Instructions to follow |
Write the lines from the start of the records through the line containing "never be left" as a JSON list of strings, one string per line. Omit any blank lines.

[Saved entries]
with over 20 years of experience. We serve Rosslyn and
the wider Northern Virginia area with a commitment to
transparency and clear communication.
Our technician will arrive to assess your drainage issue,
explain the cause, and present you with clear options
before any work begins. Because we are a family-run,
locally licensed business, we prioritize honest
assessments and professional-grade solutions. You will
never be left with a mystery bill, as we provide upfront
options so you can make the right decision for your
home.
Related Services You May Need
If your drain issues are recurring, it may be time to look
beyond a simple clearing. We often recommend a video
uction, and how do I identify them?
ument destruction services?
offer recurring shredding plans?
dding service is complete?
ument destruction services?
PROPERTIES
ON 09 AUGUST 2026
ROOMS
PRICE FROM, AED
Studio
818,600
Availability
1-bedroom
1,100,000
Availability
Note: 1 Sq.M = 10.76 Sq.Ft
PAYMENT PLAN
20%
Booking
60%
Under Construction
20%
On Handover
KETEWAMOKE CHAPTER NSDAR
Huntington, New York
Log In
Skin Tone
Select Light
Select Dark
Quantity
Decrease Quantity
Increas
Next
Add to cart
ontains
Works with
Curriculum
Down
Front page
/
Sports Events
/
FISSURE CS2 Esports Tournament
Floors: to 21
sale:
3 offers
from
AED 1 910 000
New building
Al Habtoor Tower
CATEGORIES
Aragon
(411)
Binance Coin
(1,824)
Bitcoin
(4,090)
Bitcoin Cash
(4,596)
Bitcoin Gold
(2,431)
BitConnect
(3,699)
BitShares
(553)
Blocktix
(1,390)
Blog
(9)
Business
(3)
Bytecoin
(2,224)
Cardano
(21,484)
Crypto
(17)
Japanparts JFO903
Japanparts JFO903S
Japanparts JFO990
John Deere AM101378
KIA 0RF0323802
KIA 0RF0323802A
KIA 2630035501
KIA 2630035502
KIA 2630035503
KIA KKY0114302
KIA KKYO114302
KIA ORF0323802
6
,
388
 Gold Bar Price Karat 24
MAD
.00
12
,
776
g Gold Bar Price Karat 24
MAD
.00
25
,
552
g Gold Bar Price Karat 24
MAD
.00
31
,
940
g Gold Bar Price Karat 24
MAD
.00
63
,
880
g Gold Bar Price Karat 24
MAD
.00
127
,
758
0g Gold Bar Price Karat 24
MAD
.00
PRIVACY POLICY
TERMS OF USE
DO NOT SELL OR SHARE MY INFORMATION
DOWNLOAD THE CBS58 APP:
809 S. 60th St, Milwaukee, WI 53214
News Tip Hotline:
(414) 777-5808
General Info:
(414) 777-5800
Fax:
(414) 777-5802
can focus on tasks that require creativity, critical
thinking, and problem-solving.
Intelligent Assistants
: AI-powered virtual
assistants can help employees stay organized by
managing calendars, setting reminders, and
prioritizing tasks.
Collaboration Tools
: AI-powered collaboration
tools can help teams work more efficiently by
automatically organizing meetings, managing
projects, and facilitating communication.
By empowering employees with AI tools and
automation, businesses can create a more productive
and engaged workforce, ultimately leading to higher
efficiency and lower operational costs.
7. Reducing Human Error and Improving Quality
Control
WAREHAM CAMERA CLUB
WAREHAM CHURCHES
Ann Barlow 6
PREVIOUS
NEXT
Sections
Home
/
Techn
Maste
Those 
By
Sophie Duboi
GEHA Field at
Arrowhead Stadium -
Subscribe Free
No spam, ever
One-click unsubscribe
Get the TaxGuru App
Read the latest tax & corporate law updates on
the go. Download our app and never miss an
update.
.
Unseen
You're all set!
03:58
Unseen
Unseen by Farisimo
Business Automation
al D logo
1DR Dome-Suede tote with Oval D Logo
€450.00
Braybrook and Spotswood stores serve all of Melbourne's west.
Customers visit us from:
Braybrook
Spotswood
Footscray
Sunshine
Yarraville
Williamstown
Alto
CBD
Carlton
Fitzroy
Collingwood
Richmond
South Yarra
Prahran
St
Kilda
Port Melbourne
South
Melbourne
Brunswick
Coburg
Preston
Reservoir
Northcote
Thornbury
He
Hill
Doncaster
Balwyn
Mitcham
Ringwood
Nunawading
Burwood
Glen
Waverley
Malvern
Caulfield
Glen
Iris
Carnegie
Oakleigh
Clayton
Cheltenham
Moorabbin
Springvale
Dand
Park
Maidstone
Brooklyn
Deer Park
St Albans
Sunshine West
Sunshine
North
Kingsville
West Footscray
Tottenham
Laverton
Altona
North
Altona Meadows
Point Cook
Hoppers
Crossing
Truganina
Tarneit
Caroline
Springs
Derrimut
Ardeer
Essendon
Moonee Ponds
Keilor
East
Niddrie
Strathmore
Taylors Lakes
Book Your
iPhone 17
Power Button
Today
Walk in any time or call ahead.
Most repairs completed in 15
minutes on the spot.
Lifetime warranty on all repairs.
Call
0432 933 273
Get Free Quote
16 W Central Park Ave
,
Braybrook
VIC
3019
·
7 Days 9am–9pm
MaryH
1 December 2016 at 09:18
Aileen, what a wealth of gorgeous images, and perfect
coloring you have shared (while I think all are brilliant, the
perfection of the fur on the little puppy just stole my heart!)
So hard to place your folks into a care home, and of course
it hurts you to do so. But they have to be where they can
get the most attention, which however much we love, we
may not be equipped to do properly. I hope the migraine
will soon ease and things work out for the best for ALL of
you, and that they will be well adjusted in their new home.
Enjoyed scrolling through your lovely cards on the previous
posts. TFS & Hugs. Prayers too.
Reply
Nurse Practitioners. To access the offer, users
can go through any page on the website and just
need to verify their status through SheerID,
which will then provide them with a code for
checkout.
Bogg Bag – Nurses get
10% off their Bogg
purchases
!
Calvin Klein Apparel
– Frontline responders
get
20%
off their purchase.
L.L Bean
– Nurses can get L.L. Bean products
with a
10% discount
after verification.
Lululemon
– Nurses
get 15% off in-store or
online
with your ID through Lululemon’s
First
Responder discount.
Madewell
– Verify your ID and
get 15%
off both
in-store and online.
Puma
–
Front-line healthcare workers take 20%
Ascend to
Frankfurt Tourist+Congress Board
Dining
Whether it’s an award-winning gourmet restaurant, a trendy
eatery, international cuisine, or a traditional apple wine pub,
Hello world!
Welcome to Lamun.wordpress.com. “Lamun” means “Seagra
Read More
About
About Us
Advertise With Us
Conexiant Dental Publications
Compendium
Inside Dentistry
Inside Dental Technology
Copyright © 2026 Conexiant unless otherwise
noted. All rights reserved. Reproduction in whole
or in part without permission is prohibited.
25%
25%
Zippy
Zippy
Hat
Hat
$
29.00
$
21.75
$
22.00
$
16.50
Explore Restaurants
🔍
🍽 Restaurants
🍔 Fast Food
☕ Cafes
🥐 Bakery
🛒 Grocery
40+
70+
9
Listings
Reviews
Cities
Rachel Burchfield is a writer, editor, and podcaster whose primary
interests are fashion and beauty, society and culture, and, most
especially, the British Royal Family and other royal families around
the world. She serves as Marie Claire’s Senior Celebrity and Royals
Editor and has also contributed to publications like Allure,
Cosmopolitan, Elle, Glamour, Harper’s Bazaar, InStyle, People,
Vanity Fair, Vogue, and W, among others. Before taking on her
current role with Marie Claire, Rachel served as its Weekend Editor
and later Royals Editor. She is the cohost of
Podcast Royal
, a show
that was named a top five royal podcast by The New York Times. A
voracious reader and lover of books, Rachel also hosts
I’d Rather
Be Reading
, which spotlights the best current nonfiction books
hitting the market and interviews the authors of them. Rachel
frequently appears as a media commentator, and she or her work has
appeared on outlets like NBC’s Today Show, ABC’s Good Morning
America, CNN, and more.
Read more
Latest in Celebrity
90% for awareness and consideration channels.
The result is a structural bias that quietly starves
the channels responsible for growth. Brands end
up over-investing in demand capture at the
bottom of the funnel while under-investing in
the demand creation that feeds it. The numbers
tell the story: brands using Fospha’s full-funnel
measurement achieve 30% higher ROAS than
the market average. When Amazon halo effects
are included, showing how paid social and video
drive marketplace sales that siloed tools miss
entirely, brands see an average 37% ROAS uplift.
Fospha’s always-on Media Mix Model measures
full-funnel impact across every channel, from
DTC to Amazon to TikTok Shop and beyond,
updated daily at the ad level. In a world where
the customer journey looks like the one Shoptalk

Solution for this task |
[
  "with over 20 years of experience. We serve Rosslyn and",
  "the wider Northern Virginia area with a commitment to",
  "transparency and clear communication.",
  "Our technician will arrive to assess your drainage issue,",
  "explain the cause, and present you with clear options",
  "before any work begins. Because we are a family-run,",
  "locally licensed business, we prioritize honest",
  "assessments and professional-grade solutions. You will",
  "never be left with a mystery bill, as we provide upfront"
]